The secret: carbon nanotubes on anodized titanium. The engineers took titanium – the most popular implant material around – and chemically treated it and applied an electrical current to it. This process, called anodization, creates a pitted coating in the surface of the titanium. The researchers packed those pits with a cobalt catalyst and then ran the samples through a chemical process that involved heating them to a scorching 700° C. That caused carbon nanotubes to sprout from each pit.
The Researchers then placed human osteoblasts, or bone-forming cells, onto the nanotube-covered samples as well as onto samples of plain and anodized titanium. The samples were placed in an incubator. After three weeks, the team found that the bone cells grew twice as fast on the titanium covered in nanotubes. Cells interacting with the nanotubes also made significantly more calcium – the essential ingredient for healthy bones.

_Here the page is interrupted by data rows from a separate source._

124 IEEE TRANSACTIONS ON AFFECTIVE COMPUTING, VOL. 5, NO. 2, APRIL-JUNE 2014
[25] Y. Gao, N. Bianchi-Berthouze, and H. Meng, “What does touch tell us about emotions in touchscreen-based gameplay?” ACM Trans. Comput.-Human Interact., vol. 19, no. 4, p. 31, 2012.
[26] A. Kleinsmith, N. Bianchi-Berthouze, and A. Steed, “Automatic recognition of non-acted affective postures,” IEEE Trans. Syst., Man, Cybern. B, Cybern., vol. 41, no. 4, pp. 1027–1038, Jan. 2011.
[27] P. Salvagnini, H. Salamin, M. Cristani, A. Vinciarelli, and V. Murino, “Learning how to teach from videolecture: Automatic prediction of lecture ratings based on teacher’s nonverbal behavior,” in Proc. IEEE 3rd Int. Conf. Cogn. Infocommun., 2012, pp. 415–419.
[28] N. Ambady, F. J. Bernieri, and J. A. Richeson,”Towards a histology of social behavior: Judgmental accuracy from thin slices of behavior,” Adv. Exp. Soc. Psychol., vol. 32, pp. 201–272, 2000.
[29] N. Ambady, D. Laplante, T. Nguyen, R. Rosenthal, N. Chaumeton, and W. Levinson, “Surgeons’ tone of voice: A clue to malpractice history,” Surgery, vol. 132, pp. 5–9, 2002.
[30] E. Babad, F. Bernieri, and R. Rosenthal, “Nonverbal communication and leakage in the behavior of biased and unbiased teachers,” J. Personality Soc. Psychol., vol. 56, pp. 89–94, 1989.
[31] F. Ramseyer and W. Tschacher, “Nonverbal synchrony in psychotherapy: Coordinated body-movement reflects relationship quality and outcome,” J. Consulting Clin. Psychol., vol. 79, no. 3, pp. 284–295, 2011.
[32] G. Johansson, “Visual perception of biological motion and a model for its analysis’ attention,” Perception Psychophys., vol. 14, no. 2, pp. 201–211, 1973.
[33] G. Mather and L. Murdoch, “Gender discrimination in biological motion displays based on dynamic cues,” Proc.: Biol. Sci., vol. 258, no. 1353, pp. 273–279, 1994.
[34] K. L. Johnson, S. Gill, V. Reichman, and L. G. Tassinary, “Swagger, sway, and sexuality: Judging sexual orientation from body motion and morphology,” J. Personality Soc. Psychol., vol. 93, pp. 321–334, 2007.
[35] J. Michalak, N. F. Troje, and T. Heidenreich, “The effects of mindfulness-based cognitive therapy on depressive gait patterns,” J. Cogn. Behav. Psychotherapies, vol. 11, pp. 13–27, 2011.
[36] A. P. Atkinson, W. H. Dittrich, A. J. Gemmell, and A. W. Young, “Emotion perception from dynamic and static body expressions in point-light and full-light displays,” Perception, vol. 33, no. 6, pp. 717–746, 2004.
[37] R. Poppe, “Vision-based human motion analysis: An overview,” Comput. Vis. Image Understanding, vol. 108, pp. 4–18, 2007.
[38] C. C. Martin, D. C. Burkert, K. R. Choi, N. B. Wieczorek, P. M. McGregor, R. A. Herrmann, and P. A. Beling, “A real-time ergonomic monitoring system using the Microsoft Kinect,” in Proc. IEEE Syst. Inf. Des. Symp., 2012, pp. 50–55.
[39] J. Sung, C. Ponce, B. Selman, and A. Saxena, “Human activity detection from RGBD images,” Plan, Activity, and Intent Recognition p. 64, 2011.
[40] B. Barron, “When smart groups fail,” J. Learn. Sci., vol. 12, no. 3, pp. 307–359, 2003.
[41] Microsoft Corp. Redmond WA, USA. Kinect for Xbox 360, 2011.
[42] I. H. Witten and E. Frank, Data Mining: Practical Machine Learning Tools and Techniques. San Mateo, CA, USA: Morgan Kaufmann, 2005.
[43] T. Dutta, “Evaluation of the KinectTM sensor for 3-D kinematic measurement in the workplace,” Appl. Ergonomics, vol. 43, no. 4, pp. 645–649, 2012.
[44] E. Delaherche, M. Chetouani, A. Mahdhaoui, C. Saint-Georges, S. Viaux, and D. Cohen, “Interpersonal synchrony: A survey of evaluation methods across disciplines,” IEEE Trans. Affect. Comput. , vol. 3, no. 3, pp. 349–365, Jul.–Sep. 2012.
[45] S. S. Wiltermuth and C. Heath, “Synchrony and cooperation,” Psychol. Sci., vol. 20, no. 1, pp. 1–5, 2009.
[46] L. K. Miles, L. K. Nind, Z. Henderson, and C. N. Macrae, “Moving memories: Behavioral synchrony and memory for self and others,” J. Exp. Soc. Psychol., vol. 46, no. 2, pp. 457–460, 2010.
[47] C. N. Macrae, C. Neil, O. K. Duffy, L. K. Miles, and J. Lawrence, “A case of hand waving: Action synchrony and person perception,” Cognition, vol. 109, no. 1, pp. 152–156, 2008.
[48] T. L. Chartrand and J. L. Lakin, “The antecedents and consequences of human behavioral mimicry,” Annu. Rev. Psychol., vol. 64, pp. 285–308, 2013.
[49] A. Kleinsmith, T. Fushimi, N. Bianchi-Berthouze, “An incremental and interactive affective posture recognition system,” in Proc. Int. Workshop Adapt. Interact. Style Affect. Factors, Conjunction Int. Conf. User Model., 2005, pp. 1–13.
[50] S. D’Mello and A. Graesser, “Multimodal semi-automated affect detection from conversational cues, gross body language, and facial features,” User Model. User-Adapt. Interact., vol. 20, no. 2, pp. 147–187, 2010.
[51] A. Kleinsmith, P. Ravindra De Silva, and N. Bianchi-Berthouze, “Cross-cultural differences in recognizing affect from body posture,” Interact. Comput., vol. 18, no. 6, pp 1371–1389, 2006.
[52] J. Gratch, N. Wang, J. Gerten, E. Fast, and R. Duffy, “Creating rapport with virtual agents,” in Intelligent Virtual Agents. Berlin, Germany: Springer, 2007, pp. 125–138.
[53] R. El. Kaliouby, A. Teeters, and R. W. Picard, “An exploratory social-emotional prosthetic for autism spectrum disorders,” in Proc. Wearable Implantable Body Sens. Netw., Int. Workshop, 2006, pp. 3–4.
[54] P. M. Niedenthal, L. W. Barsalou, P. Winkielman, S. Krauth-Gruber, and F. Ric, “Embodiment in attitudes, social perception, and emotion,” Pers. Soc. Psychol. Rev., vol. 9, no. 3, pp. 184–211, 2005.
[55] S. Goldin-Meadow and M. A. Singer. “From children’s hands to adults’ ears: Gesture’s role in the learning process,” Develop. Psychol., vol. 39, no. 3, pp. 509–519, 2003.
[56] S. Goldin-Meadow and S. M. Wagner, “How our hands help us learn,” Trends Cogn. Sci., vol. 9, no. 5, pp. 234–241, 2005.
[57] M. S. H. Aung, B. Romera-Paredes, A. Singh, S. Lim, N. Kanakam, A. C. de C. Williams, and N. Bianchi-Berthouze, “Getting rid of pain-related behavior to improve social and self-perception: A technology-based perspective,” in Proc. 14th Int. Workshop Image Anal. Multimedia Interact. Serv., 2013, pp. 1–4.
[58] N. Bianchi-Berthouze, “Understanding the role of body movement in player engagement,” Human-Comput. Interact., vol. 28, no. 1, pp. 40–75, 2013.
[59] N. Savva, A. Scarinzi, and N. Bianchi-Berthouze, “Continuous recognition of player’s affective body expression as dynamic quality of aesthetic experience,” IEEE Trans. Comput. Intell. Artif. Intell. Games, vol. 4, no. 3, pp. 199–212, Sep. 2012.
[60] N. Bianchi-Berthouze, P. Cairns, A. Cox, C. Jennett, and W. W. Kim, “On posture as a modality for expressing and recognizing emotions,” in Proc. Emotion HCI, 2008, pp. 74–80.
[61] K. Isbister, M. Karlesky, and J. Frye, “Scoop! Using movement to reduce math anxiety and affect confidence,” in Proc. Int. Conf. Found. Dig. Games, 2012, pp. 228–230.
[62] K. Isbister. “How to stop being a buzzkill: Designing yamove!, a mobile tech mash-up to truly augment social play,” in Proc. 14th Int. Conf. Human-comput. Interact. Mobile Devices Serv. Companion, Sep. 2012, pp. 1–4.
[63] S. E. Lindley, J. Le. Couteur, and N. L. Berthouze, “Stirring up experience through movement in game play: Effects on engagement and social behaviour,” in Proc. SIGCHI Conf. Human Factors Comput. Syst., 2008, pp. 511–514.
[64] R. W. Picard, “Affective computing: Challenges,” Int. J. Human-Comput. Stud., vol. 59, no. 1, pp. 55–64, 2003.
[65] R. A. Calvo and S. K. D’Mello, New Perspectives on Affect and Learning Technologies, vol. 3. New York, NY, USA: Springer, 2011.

"What we found is possibly a terrific new material for joint replacement and other implants," said Webster, associate professor of engineering at Brown University. "Right now, bone doesn’t always properly meld to implants. Osteoblasts don’t grow or grow fast enough. Adding carbon nanotubes to anodized titanium appears to encourage that cell growth and function."
Webster’s long-term vision for the new material is ambitious. With it, Webster hopes to create a new class of implants – ones that can sense bone growth then send that information to an external device. Doctors could monitor the output and determine whether to inject growth hormones or otherwise intervene to avoid additional surgery. Right now, implant patients must get an X-ray or undergo a bone scan to monitor bone growth.